Иосиф Бродский. Большая книга интервью
Шрифт:
Теперь все ожидают вашей речи на церемонии вручения Нобелевской премии. Многие считают ее своего рода экзаменом.
Я считаю, моя общественная деятельность заключается в моем творчестве, а не в речах. Все то, что я пишу, носит не случайный характер, а то, что я говорю, в какой- то мере случайно. Потому я и пишу, а не произношу проповеди на площадях. Я не тот человек, который мог бы выступать в роли оракула. В Стокгольме я буду говорить больше о литературе, чем о политике. Мне присудили премию за литературное творчество, а не за мою политическую проницательность. А потом, политическая идея в лучшем случае, является частью литературы, но никак не наоборот.
Какой момент жизни в СССР был для вас самым тяжким?
Психиатрическая
Стенограмма суда 1964 года потрясла Запад…
Стенограмма отражает лишь треть процесса. В какой- то момент на суде запретили вести записи. В конце мне прочли шестнадцать пунктов обвинения: печатание и распространение антисоветских материалов (то есть стихотворений Ахматовой и Пастернака), сочинение порнографических стихов (что, к сожалению, было неправдой), оскорбительные эпиграммы на советских руководителей и так далее и тому подобное, вплоть до обвинений в развращении молодежи (кажется, при этом имелось в виду то, что молодые люди тайно читают мои стихи). По правде говоря, последний пункт обвинения мне даже понравился, он напомнил мне о Сократе. "Можете ли вы что-нибудь сказать в свое оправдание, Бродский?" Я ответил, что есть две возможности: или все эти обвинения справедливы, и тогда я заслужил смертный приговор; или все они несправедливы, и тогда меня следует немедленно освободить. Суд вызов не принял и приговорил меня к пяти годам принудительных работ.
Основным, однако, было обвинение в тунеядстве?

## Задание 1:
К какому наказанию, согласно цитируемому тексту, суд приговорил Бродского?
Цитируемый текст никак не связан с записями.

## Исходные данные:
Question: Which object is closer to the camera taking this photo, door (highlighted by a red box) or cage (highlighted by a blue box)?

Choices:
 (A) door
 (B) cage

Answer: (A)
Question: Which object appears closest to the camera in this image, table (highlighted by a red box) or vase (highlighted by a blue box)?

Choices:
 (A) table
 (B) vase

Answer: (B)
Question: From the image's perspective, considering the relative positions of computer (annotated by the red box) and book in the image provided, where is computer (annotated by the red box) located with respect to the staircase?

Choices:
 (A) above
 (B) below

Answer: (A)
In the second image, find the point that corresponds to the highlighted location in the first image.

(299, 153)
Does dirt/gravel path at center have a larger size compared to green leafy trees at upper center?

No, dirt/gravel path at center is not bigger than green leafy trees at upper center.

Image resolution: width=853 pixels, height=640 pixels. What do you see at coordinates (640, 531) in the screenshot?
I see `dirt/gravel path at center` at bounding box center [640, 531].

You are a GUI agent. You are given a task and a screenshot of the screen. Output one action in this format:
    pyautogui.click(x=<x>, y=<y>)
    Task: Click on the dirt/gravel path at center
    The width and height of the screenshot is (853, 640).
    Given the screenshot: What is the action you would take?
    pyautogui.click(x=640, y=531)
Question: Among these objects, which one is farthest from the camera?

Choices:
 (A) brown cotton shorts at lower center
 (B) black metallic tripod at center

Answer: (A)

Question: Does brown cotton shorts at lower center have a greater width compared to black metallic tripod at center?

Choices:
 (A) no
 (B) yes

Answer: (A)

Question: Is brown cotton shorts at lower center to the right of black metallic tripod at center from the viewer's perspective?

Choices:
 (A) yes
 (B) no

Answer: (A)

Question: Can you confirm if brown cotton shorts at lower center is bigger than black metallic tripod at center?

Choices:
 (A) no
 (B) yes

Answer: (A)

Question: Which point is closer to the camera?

## Задание 2:
Воспроизведите без изменений строки записей от строки, содержащей «Question: Is brown», до конца записей включительно.

## Полное решение 1:
Суд приговорил его к пяти годам принудительных работ.

## Полное решение 2:
Question: Is brown cotton shorts at lower center to the right of black metallic tripod at center from the viewer's perspective?

Choices:
 (A) yes
 (B) no

Answer: (A)

Question: Can you confirm if brown cotton shorts at lower center is bigger than black metallic tripod at center?

Choices:
 (A) no
 (B) yes

Answer: (A)

Question: Which point is closer to the camera?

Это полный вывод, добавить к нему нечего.